The Bloom Project donates fresh flower bouquets to hospice and palliative care patients across the Portland area each week. The flowers at the Hickey House are arranged by volunteers after Bishop drops them off. Once arranged in vases, the flowers are then placed in all 20 hospice rooms.
“It gives the place a personal touch. It brightens up the room,” said Leilani Agustin, a registered nurse with Hickey House. “For some patients, the flowers are it. There isn’t any family around. It really does bring a little bit of happiness to their day.”
According to The Bloom Project website, volunteers have contributed more than 114,000 hours of time since the organization was started in 2009. The Bloom Project has also donated 233,324 bouquets in that same time frame.
Bishop found out about The Bloom Project through an area gardening club. She said she’s learned through her gardening club that plants and flowers can spark memories. Maybe smells of a purple lilac will remind someone of a flower their grandmother loved, Bishop said, or maybe it will remind them of a flower they picked as a kid.
“It conjures up smells and scents,” Bishop said. “A lot of those senses start to dull as you age, especially when you’re ill.”
Mary Lou Jensen, a 90-year-old hospice patient at Hickey House, called the flowers beautiful when she was presented with an arrangement Wednesday.

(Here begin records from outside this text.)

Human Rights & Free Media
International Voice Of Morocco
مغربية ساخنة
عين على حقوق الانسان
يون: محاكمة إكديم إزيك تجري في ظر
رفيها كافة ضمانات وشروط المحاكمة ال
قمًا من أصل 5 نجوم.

“They make you happy,” Jensen said.
Jensen has terminal cancer and said she’s been at Hickey House for about eight months. Jensen said she’s a big fan of roses, in particular, and likes to look at the flowers during the day because flowers remind her of sunshine.
Agustin said flowers generally bring a smile to patients’ faces, and the first time they’re delivered to someone it’s usually a surprise. Bishop said the volunteer work has been fulfilling for her.
“You’re bringing this beautiful, living thing into a room that’s kind of got a different theme going,” she said. “You’re bringing the outdoors in.”